[[ EXTRACT TO READ open ]]

Aluminum Co. of America v. Utilities Com'n of State of N.C.

Decision Date28 July 1983
Docket NumberNos. 82-1733,AFL-CIO,s. 82-1733
Citation713 F.2d 1024
PartiesALUMINUM COMPANY OF AMERICA, a Pennsylvania Corporation, and Tapoco, Inc., a Tennessee Corporation, Appellants, v. UTILITIES COMMISSION OF the STATE OF NORTH CAROLINA; Robert K. Koger, Leigh M. Hammond, Sarah Lindsay Tate, John W. Winter, Edward B. Hipp, A. Hartwell Campbell, and Douglas O. Leary, in their respective official capacities as Chairman and Commissioners of the North Carolina Utilities Commission, Appellees, Rufus L. Edmisten, Attorney General of North Carolina, Amicus Curiae, United Steelworkers of America,, and Local Union 309, Amicus Curiae. STATE OF TENNESSEE, Tennessee Office of Economic and Community Development, Appellants, and Aluminum Company of America, a Pennsylvania Corporation, and Tapoco, Inc., a Tennessee Corporation, Plaintiffs, v. UTILITIES COMMISSION OF STATE OF NORTH CAROLINA, Robert L. Koger, Leigh M. Hammond, Sarah Lindsay Tate, John W. Winter, Edward B. Hipp, A. Hartwell Campbell and Douglas O. Leary, in their respective official capacities as Chairman and Commissioners of the North Carolina Utilities Commission, Appellees, Rufus L. Edmisten, Attorney General of North Carolina, Amicus Curiae, United Steelworkers of America,, and Local Union 309, Amicus Curiae. (L), 82-1765.
CourtU.S. Court of Appeals — Fourth Circuit

Grant S. Lewis, New York City (Ronald D. Jones, David R. Pope, John S. Kinzey, LeBoeuf, Lamb, Leiby & MacRae, New York City, on brief), Charles L. Lewis, Asst. Atty. Gen., Nashville, Tenn. (William M. Leech, Jr., Atty. Gen., William B. Hubbard, Chief Deputy Atty. Gen., Nashville, Tenn., I. Edward Johnson, Raleigh, N.C., Richard L. Holz, Asst. Gen. Counsel, Pittsburgh, Pa., on brief), for appellants.

Jerry W. Amos and Reid L. Phillips, Greensboro, N.C. (Brooks, Pierce, McLendon, Humphrey & Leonard, Greensboro, N.C., on brief), for appellees; (Cooper, Mitch & Crawford, Birmingham, Ala., Jonathan R. Harkavy, Smith, Patterson, Follin, Curtis, James & Harkavy, Greensboro, N.C., Carl B. Frankel, United Steelworkers of America, AFL-CIO, Pittsburgh, Pa., on brief), as amicus curiae United Steelworkers of America, AFL-CIO; (William T. Crisp, Robert F. Page, Crisp, Davis, Schwentker & Page; Rufus L. Edmisten, Atty. Gen., Richard L. Griffin, Asst. Atty. Gen., Raleigh, N.C., on brief), as amicus curiae Rufus L. Edmisten.

[[ EXTRACT TO READ closed ]]

PROBLEM 1:
Rewrite the stretch of the listing from the line containing "OPERAZIONI GENERALI CON I REFERENCES." through the end of the listing, substituting "insieme delle parti" for "powerset" and leaving everything else unchanged.
The court case header and the listing have nothing to do with each other.

[[ RECORDS FOR THIS TASK open ]]

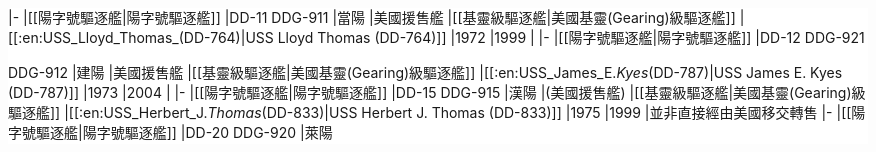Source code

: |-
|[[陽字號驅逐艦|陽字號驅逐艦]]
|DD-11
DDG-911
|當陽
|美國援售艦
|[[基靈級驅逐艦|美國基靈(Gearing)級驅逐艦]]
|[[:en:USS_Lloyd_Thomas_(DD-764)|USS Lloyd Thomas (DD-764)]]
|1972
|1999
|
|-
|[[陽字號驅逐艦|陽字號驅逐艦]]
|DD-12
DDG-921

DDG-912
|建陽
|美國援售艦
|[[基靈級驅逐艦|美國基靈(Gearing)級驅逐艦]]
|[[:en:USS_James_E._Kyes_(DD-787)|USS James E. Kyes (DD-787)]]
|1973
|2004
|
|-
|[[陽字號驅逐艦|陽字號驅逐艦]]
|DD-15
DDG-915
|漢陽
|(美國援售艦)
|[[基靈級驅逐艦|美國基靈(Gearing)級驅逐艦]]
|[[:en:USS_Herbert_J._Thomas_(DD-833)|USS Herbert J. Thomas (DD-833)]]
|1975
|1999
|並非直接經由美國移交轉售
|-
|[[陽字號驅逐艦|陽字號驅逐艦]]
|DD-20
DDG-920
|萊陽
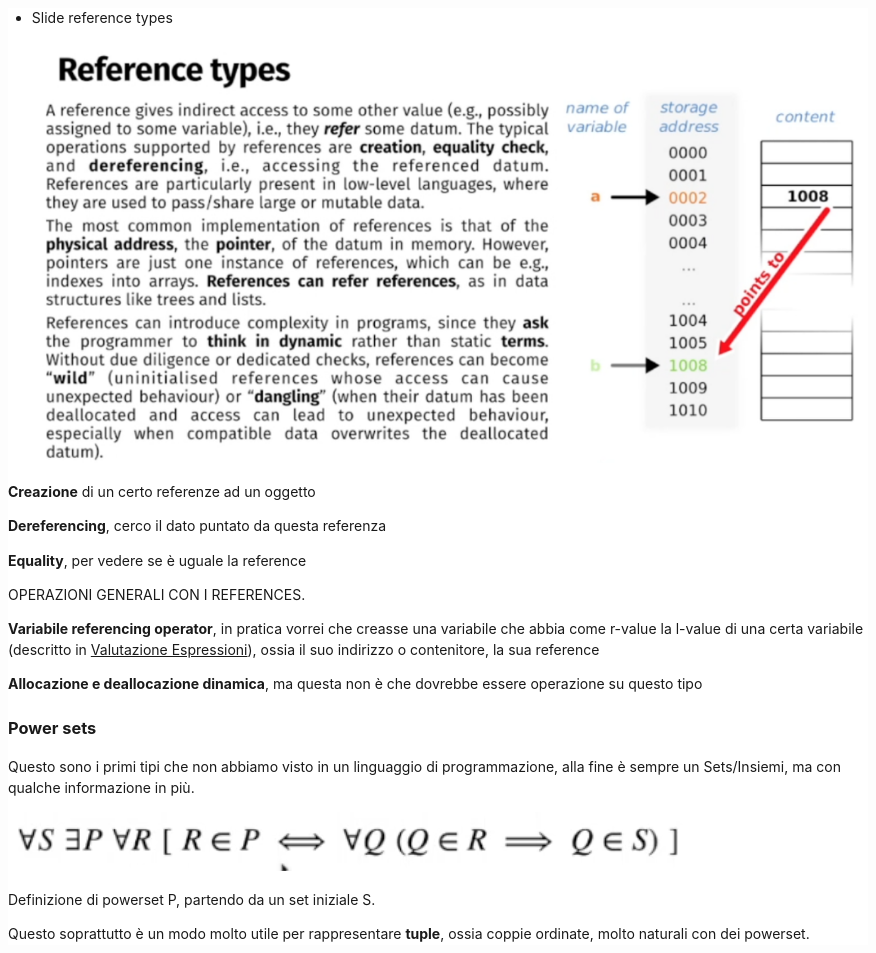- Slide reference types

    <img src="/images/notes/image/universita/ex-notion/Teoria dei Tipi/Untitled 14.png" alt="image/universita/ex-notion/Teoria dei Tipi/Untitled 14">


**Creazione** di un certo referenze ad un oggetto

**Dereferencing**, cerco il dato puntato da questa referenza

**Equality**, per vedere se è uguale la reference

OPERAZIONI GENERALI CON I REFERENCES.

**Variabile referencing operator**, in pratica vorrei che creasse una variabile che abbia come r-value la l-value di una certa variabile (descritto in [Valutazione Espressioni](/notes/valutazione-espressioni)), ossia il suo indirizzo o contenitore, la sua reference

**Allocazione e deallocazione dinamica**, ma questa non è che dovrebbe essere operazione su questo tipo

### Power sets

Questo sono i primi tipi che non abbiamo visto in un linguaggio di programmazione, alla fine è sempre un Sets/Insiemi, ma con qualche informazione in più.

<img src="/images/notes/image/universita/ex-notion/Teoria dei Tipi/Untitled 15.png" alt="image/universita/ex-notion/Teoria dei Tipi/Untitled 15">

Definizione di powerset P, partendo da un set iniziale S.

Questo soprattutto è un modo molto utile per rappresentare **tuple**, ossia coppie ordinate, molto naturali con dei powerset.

[[ RECORDS FOR THIS TASK closed ]]

PROBLEM 2:
Name every city that appears in the court case header, listing each city only once.

TASK ANSWER 1:
OPERAZIONI GENERALI CON I REFERENCES.

**Variabile referencing operator**, in pratica vorrei che creasse una variabile che abbia come r-value la l-value di una certa variabile (descritto in [Valutazione Espressioni](/notes/valutazione-espressioni)), ossia il suo indirizzo o contenitore, la sua reference

**Allocazione e deallocazione dinamica**, ma questa non è che dovrebbe essere operazione su questo tipo

### Power sets

Questo sono i primi tipi che non abbiamo visto in un linguaggio di programmazione, alla fine è sempre un Sets/Insiemi, ma con qualche informazione in più.

<img src="/images/notes/image/universita/ex-notion/Teoria dei Tipi/Untitled 15.png" alt="image/universita/ex-notion/Teoria dei Tipi/Untitled 15">

Definizione di insieme delle parti P, partendo da un set iniziale S.

Questo soprattutto è un modo molto utile per rappresentare **tuple**, ossia coppie ordinate, molto naturali con dei insieme delle parti.

TASK ANSWER 2:
New York City, Nashville, Raleigh, Pittsburgh, Greensboro, Birmingham